Dad war schon bei Marie, dass hieß nur noch Lotte und Liese. Lotte war meine Lieblingskuh.
Wortlos stapfte ich zu ihr und molk sie Dad lächelte mir kurz zu. Er war kein Mann der großen Worte, aber er verstand mich. Auch er fühlte sich hier nicht zuhause.
Grandma rief grade über uns, als wir fertig waren. Wir trugen die fünf Eimer Milch in die Vorratshütte und nahmen noch frische Kleidung mit. Denn mein Leinenkleid war völlig schmutzig. Mum und Granny saßen bereits an der gedeckten Tafel. Es roch nach frisch gebackenem Brot.
"Wascht eure Hände. Baden kannst du nach dem Essen Raja. Das Wasser steht bereits auf dem Ofen.", trällerte meine Granny und zwinkerte mir verschwörerisch zu.
Es gab frischen Käse, Honig, Marmelade und geräucherten Schinken. Alles von Menschen unserer Gemeinschaft selbst hergestellt.
Ich war ziemlich erschöpft, doch das Bad wollte ich mir nicht entgehen lassen. Außerdem hatte Granny extra Wasser für mich aufgestellt.

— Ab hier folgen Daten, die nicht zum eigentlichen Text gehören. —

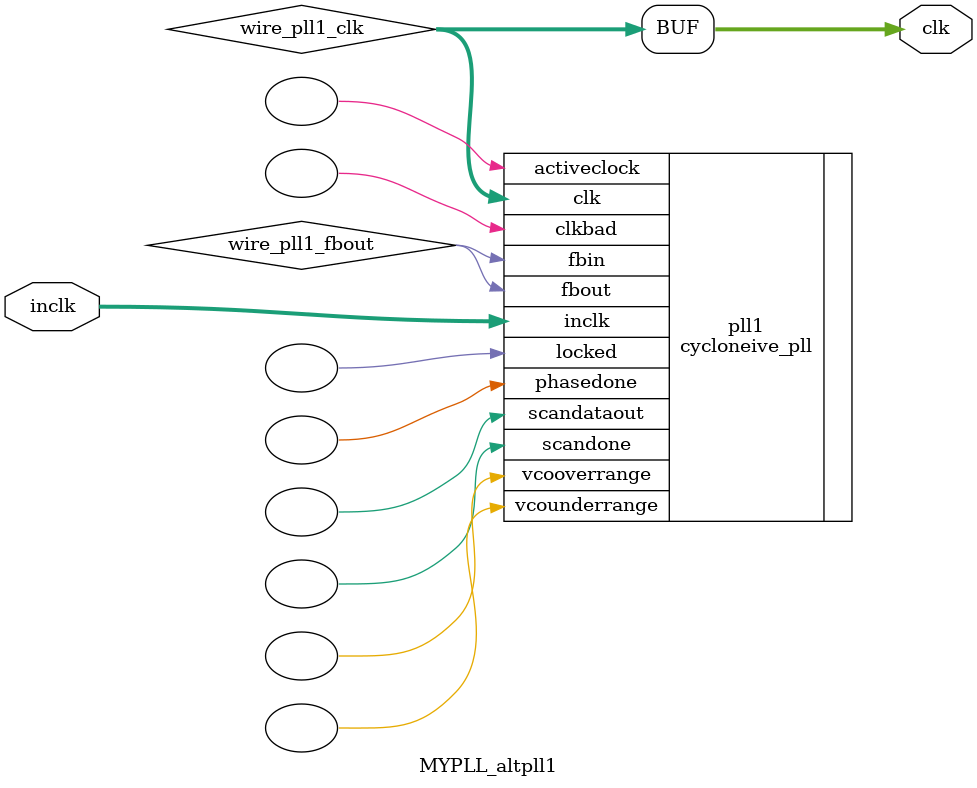
<source format=v>






//synthesis_resources = cycloneive_pll 1 
//synopsys translate_off
`timescale 1 ps / 1 ps
//synopsys translate_on
module  MYPLL_altpll1
	( 
	clk,
	inclk) /* synthesis synthesis_clearbox=1 */;
	output   [4:0]  clk;
	input   [1:0]  inclk;
`ifndef ALTERA_RESERVED_QIS
// synopsys translate_off
`endif
	tri0   [1:0]  inclk;
`ifndef ALTERA_RESERVED_QIS
// synopsys translate_on
`endif

	wire  [4:0]   wire_pll1_clk;
	wire  wire_pll1_fbout;

	cycloneive_pll   pll1
	( 
	.activeclock(),
	.clk(wire_pll1_clk),
	.clkbad(),
	.fbin(wire_pll1_fbout),
	.fbout(wire_pll1_fbout),
	.inclk(inclk),
	.locked(),
	.phasedone(),
	.scandataout(),
	.scandone(),
	.vcooverrange(),
	.vcounderrange()
	`ifndef FORMAL_VERIFICATION
	// synopsys translate_off
	`endif
	,
	.areset(1'b0),
	.clkswitch(1'b0),
	.configupdate(1'b0),
	.pfdena(1'b1),
	.phasecounterselect({3{1'b0}}),
	.phasestep(1'b0),
	.phaseupdown(1'b0),
	.scanclk(1'b0),
	.scanclkena(1'b1),
	.scandata(1'b0)
	`ifndef FORMAL_VERIFICATION
	// synopsys translate_on
	`endif
	);
	defparam
		pll1.bandwidth_type = "auto",
		pll1.clk0_divide_by = 1,
		pll1.clk0_duty_cycle = 50,
		pll1.clk0_multiply_by = 3,
		pll1.clk0_phase_shift = "0",
		pll1.compensate_clock = "clk0",
		pll1.inclk0_input_frequency = 20000,
		pll1.operation_mode = "normal",
		pll1.pll_type = "auto",
		pll1.lpm_type = "cycloneive_pll";
	assign
		clk = {wire_pll1_clk[4:0]};
endmodule //MYPLL_altpll1
//VALID FILE

</source>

Als ich in der Wanne lag, zog ein gewaltiger Sturm auf. Der bisher stärkste dieser Saison. Ich beeilte mich, denn es gab einiges zu sichern, bevor es richtig los ging. Also wusch ich in Windeseile mein langes kupfernes Haar und schrubbte mir den dreck von meine leicht gebräunten sommersprossigen Haut. Ich zog mein frisches Leinenkleid an und eilte zu den anderen. Auf der Veranda blieb ich erschrocken stehen. So etwas hatten meine graublauen Augen noch nie zuvor erblickt.